GET: Community leaders are currently debating whether to lead mass protests, which could be used by the administration to justify further “security” interventions, or to adopt a strategy of quietism. What is the psychological cost of “going quiet” to survive, and is there a third way for the community to assert its rights without walking into a political trap?

AIY: There is a Somali proverb that states: “Nin aan hadlin hooyadii qadisay.” meaning “He who does not make a noise, his mother may not notice to feed him.” Quietism, therefore, is equal to defeatism. One shouldn’t lie down to take a bullet. We are not going to lie down. We will make as much noise as we are capable of. And yes, there is a third option: surrender, but that is not Somali. What is Somali are Farah Nur’s words of wisdom:

“Lix halkaad ku jogtaan dagaal laabta ka ogaada / Kun la dirira idinkoo kunton ah waydin kaafiye.” Meaning: “Where only six of you stand, be alert for any imminent assault; though you are fifty, face down a thousand and you will sow defeat.”

GET: For decades, Minnesota was considered the gold standard for refugee resettlement and integration. With the federal government now actively “surging” into places like Cedar-Riverside, is the decades-long social contract between the state and the Somali community permanently broken, or can the “Minnesota model” survive this federal intervention?

AIY: Somalis are now part of the fabric of Minnesota.
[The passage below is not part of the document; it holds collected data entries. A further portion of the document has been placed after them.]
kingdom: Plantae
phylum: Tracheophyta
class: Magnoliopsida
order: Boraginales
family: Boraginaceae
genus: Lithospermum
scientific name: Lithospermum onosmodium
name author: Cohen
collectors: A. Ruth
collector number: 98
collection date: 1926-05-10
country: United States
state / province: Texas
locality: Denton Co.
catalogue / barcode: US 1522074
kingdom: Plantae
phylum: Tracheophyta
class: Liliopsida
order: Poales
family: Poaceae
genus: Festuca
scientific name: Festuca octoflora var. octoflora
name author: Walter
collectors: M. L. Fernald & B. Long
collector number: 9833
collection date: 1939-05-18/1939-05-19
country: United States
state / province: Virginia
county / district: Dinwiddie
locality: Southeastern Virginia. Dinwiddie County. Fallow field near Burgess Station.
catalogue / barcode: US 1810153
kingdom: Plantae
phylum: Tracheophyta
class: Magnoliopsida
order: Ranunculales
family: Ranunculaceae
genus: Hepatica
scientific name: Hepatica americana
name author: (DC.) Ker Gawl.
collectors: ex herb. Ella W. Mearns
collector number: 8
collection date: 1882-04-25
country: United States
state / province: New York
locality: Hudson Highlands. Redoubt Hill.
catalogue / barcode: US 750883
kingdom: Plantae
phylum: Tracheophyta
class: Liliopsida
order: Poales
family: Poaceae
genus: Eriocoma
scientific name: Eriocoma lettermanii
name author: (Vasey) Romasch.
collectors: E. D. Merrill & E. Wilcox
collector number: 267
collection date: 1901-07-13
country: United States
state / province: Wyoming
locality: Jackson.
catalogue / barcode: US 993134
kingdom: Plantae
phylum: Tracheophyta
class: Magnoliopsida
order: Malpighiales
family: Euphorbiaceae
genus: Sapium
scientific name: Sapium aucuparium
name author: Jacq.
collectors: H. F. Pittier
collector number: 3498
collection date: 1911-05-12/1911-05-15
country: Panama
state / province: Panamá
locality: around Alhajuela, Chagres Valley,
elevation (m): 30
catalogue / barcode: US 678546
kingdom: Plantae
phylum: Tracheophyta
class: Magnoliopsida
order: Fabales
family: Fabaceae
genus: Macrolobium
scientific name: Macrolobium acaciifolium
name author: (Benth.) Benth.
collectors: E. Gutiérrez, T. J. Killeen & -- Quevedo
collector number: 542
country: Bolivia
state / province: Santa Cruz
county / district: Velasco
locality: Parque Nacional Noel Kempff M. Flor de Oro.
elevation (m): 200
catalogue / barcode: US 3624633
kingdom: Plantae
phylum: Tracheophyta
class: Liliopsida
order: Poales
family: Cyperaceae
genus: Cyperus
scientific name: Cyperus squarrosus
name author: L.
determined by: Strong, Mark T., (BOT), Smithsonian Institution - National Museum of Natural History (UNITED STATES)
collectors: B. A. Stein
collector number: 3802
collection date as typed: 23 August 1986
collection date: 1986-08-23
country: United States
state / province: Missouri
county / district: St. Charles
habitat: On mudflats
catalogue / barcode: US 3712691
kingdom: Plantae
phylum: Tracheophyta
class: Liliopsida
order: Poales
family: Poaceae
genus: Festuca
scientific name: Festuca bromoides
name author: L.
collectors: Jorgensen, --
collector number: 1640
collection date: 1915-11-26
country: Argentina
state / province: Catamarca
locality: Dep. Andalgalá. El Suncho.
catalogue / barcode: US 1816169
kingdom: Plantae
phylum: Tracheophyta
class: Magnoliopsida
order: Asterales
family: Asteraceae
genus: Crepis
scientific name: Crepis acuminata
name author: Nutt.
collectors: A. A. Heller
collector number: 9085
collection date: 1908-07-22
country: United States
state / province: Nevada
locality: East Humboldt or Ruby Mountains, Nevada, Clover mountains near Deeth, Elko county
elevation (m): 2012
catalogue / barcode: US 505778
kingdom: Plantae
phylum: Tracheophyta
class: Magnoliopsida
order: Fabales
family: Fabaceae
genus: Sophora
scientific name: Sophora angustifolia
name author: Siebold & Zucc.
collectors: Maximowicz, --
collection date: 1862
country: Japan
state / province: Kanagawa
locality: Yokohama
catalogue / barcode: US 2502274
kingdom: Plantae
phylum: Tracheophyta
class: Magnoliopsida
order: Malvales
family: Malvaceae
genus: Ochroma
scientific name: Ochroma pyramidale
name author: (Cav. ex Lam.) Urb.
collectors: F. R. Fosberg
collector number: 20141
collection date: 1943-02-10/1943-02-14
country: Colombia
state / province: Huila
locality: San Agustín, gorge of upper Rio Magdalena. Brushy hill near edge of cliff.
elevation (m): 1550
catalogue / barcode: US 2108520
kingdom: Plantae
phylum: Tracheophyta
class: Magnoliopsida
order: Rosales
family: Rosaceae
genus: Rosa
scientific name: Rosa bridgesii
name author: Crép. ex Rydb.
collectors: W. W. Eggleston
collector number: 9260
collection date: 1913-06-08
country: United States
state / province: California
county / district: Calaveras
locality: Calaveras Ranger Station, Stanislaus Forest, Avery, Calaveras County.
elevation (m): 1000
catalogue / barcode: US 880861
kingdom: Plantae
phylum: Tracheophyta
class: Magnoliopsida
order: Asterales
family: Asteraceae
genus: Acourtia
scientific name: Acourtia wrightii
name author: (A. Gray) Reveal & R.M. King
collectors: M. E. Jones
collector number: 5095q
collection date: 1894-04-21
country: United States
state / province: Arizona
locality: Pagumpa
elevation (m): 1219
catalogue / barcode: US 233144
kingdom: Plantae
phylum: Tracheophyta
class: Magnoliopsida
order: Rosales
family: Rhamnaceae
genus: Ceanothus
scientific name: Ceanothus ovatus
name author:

Besides, the model and motto of welcoming refugees were born in this state itself. Minnesota opened its doors to Eastern Europeans in 1945, Vietnamese in 1975, the Hmong in the 1980s, and dozens of others; most Somalis arrived in the 1990s.

Furthermore, luminary state politicians who earned civil-rights stature – Walter Mondale and Hubert Humphrey – were the legal muscle behind the annual refugee quotas into the United States. Thus, Somalis will not only survive but thrive. This unfortunate federal political persecution and left-wing media blitz will pass with the current administration.